=== YOUR TASKS ===
1 - In the question about the integral, to how many digits was the numerical value of the integral computed?
2 - Write out again, word for word, everything in the question about the integral from "How to evaluate" down to "to prove it?".

=== TEXT FOR ANALYSIS ===
*** Begin section ***

Evaluation of $\int_0^{\pi/4} \sqrt{\tan x} \sqrt{1-\tan x}\,\,dx$

How to evaluate the following integral $$\int_0^{\pi/4} \sqrt{\tan x} \sqrt{1-\tan x}\,\,dx$$ It looks like beta function but Wolfram Alpha cannot evaluate it. So, I computed the numerical value of integral above to 70 digits using Wolfram Alpha and I used the result to find its closed-form. The possible candidate closed-form from Wolfram Alpha is $$\pi\sqrt{\frac{1+\sqrt{2}}{2}}-\pi$$ Is this true? If so, how to prove it?

*** End section ***

=== DATASET CONTENT ===

*** Begin section ***

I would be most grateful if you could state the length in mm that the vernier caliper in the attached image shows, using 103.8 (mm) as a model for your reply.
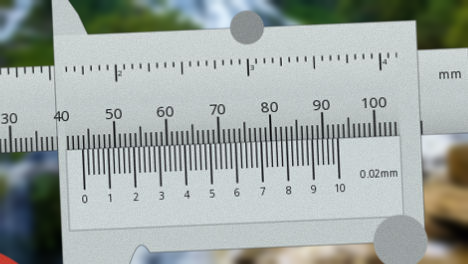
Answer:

*** End section ***

=== ANSWERS PROVIDED ===
1 - It was computed to 70 digits.

2 -
How to evaluate the following integral $$\int_0^{\pi/4} \sqrt{\tan x} \sqrt{1-\tan x}\,\,dx$$ It looks like beta function but Wolfram Alpha cannot evaluate it. So, I computed the numerical value of integral above to 70 digits using Wolfram Alpha and I used the result to find its closed-form. The possible candidate closed-form from Wolfram Alpha is $$\pi\sqrt{\frac{1+\sqrt{2}}{2}}-\pi$$ Is this true? If so, how to prove it?